*PROBLEM STATEMENT:* For the word "accueil", find each line in the entries where it occurs and copy that line.

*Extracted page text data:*
....

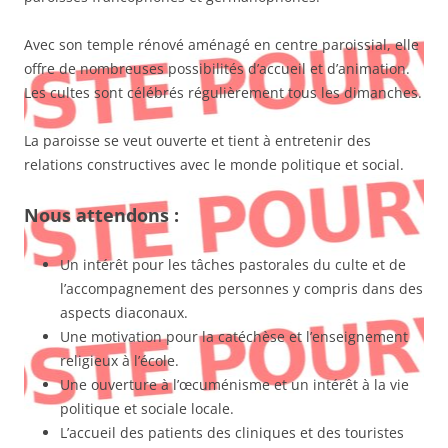
Avec son temple rénové aménagé en centre paroissial, elle
offre de nombreuses possibilités d’accueil et d’animation.
Les cultes sont célébrés régulièrement tous les dimanches.
La paroisse se veut ouverte et tient à entretenir des
relations constructives avec le monde politique et social.
Nous attendons :
Un intérêt pour les tâches pastorales du culte et de
l’accompagnement des personnes y compris dans des
aspects diaconaux.
Une motivation pour la catéchèse et l’enseignement
religieux à l’école.
Une ouverture à l’œcuménisme et un intérêt à la vie
politique et sociale locale.
L’accueil des patients des cliniques et des touristes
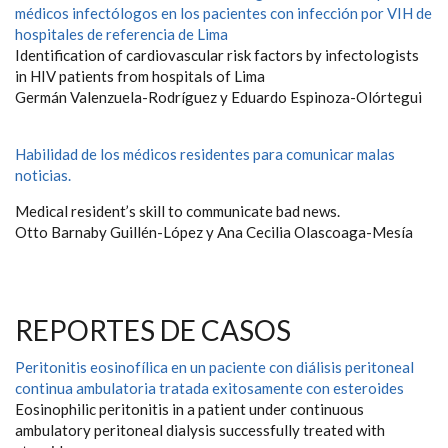
médicos infectólogos en los pacientes con infección por VIH de
hospitales de referencia de Lima
Identification of cardiovascular risk factors by infectologists
in HIV patients from hospitals of Lima
Germán Valenzuela-Rodríguez y Eduardo Espinoza-Olórtegui
Habilidad de los médicos residentes para comunicar malas
noticias.
Medical resident’s skill to communicate bad news.
Otto Barnaby Guillén-López y Ana Cecilia Olascoaga-Mesía
REPORTES DE CASOS
Peritonitis eosinofílica en un paciente con diálisis peritoneal
continua ambulatoria tratada exitosamente con esteroides
Eosinophilic peritonitis in a patient under continuous
ambulatory peritoneal dialysis successfully treated with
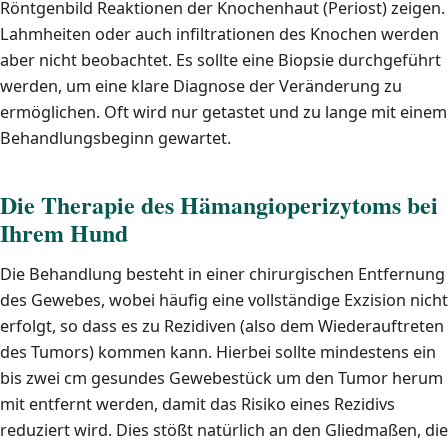
Röntgenbild Reaktionen der Knochenhaut (Periost) zeigen.
Lahmheiten oder auch infiltrationen des Knochen werden
aber nicht beobachtet. Es sollte eine Biopsie durchgeführt
werden, um eine klare Diagnose der Veränderung zu
ermöglichen. Oft wird nur getastet und zu lange mit einem
Behandlungsbeginn gewartet.
Die Therapie des Hämangioperizytoms bei
Ihrem Hund
Die Behandlung besteht in einer chirurgischen Entfernung
des Gewebes, wobei häufig eine vollständige Exzision nicht
erfolgt, so dass es zu Rezidiven (also dem Wiederauftreten
des Tumors) kommen kann. Hierbei sollte mindestens ein
bis zwei cm gesundes Gewebestück um den Tumor herum
mit entfernt werden, damit das Risiko eines Rezidivs
reduziert wird. Dies stößt natürlich an den Gliedmaßen, die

....

*ANSWER TO THIS EXERCISE:*
offre de nombreuses possibilités d’accueil et d’animation.
L’accueil des patients des cliniques et des touristes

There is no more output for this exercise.